## Extracted text
#####
IBM and the World Bank first introduced financial swaps to the public in 1981 when they entered into a swap agreement.
In 1981, the IBM PC, originally designated IBM 5150, was introduced, and it soon became an industry standard.
In 1991 IBM spun out its printer manufacturing into a new business called Lexmark, a privately held American company that manufactures laser printers and imaging products. The company is headquartered in Lexington, Kentucky.
In 1993 IBM posted an US$8 billion loss – at the time the biggest in American corporate history. Lou Gerstner was hired as CEO from RJR Nabisco to turn the company around, on 1 April 1993.
In 2003, after acquiring PwC consulting, IBM initiated a project to redefine company values, hosting a three-day online discussion of key business issues with 50,000 employees. The result was three values: "Dedication to every client's success", "Innovation that matters—for our company and for the world", and "Trust and personal responsibility in all relationships".
On 1 May 2005, the company sold its personal computer business to the Chinese technology company Lenovo for US$1.25 billion.
IBM was recognized as one of the Top 20 Best Workplaces for Commuters by the United States Environmental Protection Agency (EPA) in 2005, which recognized Fortune 500 companies that provided employees with excellent commuter benefits to help reduce traffic and air pollution.
#####
## What you should do
Continue the text on IBM's corporate history, starting after its final sentence.

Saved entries
#####
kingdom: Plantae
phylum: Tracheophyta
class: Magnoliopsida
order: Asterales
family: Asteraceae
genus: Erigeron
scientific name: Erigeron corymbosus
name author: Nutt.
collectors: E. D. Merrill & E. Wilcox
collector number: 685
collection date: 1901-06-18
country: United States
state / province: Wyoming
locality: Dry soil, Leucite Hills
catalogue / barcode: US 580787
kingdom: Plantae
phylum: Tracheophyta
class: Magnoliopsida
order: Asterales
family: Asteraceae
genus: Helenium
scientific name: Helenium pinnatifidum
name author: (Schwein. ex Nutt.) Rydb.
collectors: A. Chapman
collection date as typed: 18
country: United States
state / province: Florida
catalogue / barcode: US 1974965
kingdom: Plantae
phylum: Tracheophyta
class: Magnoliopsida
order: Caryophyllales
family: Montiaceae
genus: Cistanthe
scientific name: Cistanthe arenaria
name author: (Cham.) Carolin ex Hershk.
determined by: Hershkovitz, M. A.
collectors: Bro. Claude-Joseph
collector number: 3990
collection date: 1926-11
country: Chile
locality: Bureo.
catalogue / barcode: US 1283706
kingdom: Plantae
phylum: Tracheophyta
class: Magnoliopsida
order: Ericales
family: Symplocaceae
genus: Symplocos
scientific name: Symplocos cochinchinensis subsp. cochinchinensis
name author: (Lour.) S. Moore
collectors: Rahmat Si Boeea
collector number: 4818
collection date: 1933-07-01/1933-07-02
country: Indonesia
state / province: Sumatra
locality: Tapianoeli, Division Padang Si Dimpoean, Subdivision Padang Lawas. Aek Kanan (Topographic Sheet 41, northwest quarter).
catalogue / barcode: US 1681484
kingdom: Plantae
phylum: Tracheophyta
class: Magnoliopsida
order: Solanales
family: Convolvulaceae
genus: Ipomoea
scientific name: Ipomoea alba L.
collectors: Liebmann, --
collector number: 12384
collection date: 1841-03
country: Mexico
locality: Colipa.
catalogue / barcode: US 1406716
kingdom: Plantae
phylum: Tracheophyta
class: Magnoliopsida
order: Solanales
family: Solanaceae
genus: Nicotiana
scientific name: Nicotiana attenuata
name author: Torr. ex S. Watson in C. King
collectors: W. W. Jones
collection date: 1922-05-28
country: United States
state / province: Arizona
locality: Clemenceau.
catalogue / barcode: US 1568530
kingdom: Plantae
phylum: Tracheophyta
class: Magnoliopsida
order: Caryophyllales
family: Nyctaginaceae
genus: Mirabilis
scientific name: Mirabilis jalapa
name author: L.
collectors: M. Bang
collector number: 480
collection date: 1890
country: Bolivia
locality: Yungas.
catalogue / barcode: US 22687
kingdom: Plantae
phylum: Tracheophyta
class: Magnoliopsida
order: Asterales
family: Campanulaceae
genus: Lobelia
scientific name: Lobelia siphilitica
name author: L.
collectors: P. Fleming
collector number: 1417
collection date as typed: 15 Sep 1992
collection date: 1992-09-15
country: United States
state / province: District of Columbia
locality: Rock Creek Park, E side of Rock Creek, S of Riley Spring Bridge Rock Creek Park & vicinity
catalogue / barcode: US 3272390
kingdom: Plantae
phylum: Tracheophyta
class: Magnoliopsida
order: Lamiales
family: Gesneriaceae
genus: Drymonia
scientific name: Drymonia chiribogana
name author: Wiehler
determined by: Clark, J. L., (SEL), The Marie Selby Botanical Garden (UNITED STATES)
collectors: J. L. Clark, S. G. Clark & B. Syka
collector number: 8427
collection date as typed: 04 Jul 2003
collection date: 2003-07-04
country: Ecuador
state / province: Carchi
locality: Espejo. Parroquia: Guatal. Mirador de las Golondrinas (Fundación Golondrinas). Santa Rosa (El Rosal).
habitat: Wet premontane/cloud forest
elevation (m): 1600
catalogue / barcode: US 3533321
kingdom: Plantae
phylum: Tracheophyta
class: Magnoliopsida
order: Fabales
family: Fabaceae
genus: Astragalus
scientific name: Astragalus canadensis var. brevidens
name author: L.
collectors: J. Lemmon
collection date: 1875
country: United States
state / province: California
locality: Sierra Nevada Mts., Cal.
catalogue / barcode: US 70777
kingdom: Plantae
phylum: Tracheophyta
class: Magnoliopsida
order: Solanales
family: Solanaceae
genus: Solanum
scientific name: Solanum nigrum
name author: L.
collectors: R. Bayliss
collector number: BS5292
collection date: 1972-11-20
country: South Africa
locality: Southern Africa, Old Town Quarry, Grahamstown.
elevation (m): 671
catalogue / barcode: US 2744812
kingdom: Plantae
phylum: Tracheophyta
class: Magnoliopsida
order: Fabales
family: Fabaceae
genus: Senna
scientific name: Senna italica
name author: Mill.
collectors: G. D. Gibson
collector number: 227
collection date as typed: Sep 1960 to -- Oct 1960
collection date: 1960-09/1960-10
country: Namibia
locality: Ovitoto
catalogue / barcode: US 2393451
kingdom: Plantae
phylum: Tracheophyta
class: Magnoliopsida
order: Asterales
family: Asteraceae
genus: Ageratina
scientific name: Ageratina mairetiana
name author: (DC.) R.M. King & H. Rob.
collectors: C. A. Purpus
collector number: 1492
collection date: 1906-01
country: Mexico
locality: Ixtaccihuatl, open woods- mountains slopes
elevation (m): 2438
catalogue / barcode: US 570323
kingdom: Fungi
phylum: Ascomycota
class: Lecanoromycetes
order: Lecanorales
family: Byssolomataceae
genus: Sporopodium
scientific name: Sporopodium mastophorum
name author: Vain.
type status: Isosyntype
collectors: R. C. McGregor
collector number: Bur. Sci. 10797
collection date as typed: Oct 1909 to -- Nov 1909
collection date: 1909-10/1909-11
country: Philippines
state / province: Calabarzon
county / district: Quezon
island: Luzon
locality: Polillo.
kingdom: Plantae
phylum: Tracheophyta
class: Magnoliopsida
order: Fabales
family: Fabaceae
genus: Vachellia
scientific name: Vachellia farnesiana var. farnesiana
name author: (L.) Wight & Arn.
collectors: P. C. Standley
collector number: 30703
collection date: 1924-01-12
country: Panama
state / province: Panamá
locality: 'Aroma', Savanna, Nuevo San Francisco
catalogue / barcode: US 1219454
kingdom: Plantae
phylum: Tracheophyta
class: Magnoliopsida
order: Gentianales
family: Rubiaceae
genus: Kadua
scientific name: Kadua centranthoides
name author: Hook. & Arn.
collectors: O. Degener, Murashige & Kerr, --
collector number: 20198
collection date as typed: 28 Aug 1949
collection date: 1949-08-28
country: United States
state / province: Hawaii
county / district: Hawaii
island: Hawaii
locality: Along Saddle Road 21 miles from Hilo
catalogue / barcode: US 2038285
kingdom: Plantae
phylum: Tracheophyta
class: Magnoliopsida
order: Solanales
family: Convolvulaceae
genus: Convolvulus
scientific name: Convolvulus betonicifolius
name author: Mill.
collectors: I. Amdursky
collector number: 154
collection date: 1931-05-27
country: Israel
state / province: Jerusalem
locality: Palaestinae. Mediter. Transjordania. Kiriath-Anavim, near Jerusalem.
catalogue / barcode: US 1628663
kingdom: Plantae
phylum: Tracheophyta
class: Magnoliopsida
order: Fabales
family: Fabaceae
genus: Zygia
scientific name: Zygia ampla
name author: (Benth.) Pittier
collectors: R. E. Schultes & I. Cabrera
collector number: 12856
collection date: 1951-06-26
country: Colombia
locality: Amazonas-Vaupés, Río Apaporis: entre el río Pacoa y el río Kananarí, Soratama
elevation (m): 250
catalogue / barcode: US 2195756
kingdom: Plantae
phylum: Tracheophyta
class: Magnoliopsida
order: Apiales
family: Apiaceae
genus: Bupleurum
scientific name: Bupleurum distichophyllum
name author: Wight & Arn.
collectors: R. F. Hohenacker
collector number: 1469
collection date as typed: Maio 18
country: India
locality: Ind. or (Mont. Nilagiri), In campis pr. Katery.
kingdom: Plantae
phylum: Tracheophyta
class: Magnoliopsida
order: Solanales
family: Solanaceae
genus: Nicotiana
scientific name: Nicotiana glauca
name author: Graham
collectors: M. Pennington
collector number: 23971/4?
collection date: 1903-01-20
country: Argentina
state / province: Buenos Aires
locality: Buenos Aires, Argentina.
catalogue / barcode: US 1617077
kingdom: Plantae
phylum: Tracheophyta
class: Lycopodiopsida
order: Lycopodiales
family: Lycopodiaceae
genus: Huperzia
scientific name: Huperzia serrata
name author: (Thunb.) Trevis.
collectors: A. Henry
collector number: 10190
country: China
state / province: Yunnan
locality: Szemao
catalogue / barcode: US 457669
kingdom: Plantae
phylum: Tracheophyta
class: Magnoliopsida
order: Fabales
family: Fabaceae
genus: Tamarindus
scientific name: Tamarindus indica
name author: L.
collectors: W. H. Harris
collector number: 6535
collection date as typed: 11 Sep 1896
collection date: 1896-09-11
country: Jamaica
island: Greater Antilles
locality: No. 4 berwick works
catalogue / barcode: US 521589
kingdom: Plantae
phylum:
#####
## Reply
In 2009, it acquired software company SPSS Inc.
Later in 2009, IBM's Blue Gene supercomputing program was awarded the National Medal of Technology and Innovation by U.S. President Barack Obama.
In 2011, IBM gained worldwide attention for its artificial intelligence program Watson, which was exhibited on Jeopardy! where it won against game-show champions Ken Jennings and Brad Rutter.
In 2012, IBM celebrated its 100th anniversary.
In 2012 IBM announced it has agreed to buy Kenexa.
In 2013, IBM also acquired SoftLayer Technologies, a web hosting service, in a deal worth around $2 billion.
Also, in 2013, the company designed a video surveillance system for Davao City.
In 2014 IBM announced it would sell its x86 server division to Lenovo for $2.1 billion.
In 2014, the company revealed TrueNorth, a neuromorphic CMOS integrated circuit, and announced a $3 billion investment over the following five years to design a neural chip that mimics the human brain, with 10 billion neurons and 100 trillion synapses, but that uses just 1 kilowatt of power.
Also, in 2014, IBM began announcing several major partnerships with other companies, including Apple Inc., Twitter, Facebook, Tencent, Cisco, UnderArmour, Box, Microsoft, VMware, CSC, Macy's, Sesame Workshop, the parent company of Sesame Street, and Salesforce.com.
In May 2015, Groupon sued IBM accusing it of patent infringement, two months after IBM accused Groupon of patent infringement in a separate lawsuit.
In 2015 IBM announced three major acquisitions: Merge Healthcare for $1 billion, data storage vendor Cleversafe, and all digital assets from The Weather Company, including Weather.com and the Weather Channel mobile app.
In 2016, IBM acquired video conferencing service Ustream and formed a new cloud video unit.
In April 2016, it posted a 14-year low in quarterly sales.
In 2016, IBM bought Truven Health Analytics for $2.6 billion.
IBM's shares traded at over $125 per share, and its market capitalization was valued at over US$113.9 billion in September 2018.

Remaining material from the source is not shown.